In 1999 the band was referred to by Electronic Sonic Press as, "… next in the great lineage of soul-searching groups such as Live, Collective Soul, and Creed, not to mention Jars of Clay." Heard magazine called the band's first full-length release, Small-minded Voodoo Theories, "well executed, displaying both great production techniques and a flair for solid songwriting," and Modernrock.com referenced Strumwasser's songwriting as, "full of historical references, poetic metaphors, and literary allusions." On 1/12/00, the band's song, "Scared Of me," was featured in the Dawson's Creek episode "Barefoot at Capefest" on the WB network. Yet, the band did not succeed in becoming a profitable venture and eventually broke up in 2003.

=== Snow Beverages ===
In late 2005, Struumwasser left Wall Street to found Snow Beverages, makers of natural soda.

Strumwasser has been a vegetarian since the age of 14, and was determined to manufacture and distribute a natural alternative to commercial and unhealthy soda. In December 2005, with the brand merely a few months old, the Wall Street Journal referenced it as one of the new natural sodas with "catchy names such as Fizzy Lizzy, GUS, Steaze, IZZE, or Snow..." Launched initially as a single-flavor natural mint soda, Snow evolved in 2007 to add a, "few new additions to the fizzy family" and in 2010, Snow, "dropped mint and launched three familiar flavors." However, despite meaningful distribution, the product line struggled to find an audience with consumers.

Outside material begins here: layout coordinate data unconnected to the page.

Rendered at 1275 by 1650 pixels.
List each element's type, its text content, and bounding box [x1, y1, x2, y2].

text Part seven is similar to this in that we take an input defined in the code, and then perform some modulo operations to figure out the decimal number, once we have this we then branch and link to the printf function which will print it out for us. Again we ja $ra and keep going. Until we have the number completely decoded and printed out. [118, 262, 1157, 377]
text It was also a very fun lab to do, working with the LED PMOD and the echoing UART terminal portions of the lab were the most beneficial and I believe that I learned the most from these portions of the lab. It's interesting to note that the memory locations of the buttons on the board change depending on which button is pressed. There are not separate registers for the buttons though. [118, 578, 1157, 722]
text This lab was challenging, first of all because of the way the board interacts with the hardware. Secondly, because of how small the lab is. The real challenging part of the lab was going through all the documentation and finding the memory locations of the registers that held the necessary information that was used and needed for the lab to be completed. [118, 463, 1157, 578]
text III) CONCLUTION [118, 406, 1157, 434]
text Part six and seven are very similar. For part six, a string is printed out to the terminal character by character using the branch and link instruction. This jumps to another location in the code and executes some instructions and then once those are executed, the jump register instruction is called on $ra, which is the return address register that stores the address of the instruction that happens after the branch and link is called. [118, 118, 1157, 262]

In 2011, Strumwasser left the company which soon after ceased operations.

=== Tengrade ===
In 2011, Strumwasser founded a new company, Tengrade, the social rating tool, designed to enable users to get, or give, Real Opinions, on anything, from friends and people like them, directly on Facebook or Twitter. Fox Business Channel called Tengrade, "A new, one-stop rating tool for everything from cars and restaurants to hotels and pizza."
Green Circle Capital:
Concurrent to creating Tengrade Strumwasser also returned to Wall Street, but in a different capacity. Armed with the experience of having been an entrepreneur he aimed to assist other early-stage companies with raising capital, which he now does as Senior managing director of Green Circle.